=== WHAT TO DO ===
From the first line of the entries below through the line bearing "Ihre personenbezogenen Daten vertraulich und", write out each line exactly. Omit pictures.

++++++

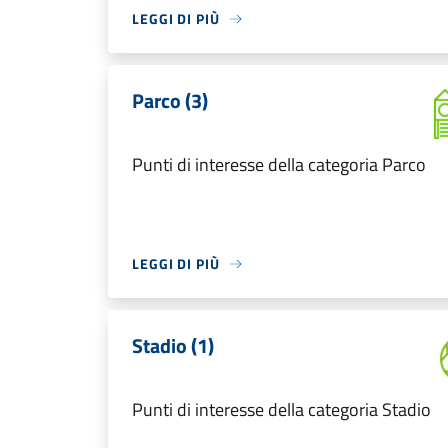
LEGGI DI PIÙ
Parco (3)
Punti di interesse della categoria Parco
LEGGI DI PIÙ
Stadio (1)
Punti di interesse della categoria Stadio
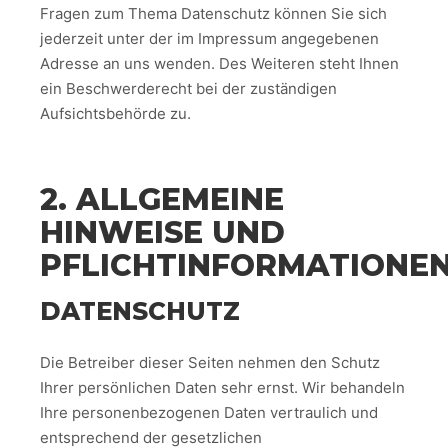
Fragen zum Thema Datenschutz können Sie sich
jederzeit unter der im Impressum angegebenen
Adresse an uns wenden. Des Weiteren steht Ihnen
ein Beschwerderecht bei der zuständigen
Aufsichtsbehörde zu.
2. ALLGEMEINE
HINWEISE UND
PFLICHTINFORMATIONE
DATENSCHUTZ
Die Betreiber dieser Seiten nehmen den Schutz
Ihrer persönlichen Daten sehr ernst. Wir behandeln
Ihre personenbezogenen Daten vertraulich und
entsprechend der gesetzlichen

++++++

=== ANSWER SECTION ===
LEGGI DI PIÙ
Parco (3)
Punti di interesse della categoria Parco
LEGGI DI PIÙ
Stadio (1)
Punti di interesse della categoria Stadio
Fragen zum Thema Datenschutz können Sie sich
jederzeit unter der im Impressum angegebenen
Adresse an uns wenden. Des Weiteren steht Ihnen
ein Beschwerderecht bei der zuständigen
Aufsichtsbehörde zu.
2. ALLGEMEINE
HINWEISE UND
PFLICHTINFORMATIONE
DATENSCHUTZ
Die Betreiber dieser Seiten nehmen den Schutz
Ihrer persönlichen Daten sehr ernst. Wir behandeln
Ihre personenbezogenen Daten vertraulich und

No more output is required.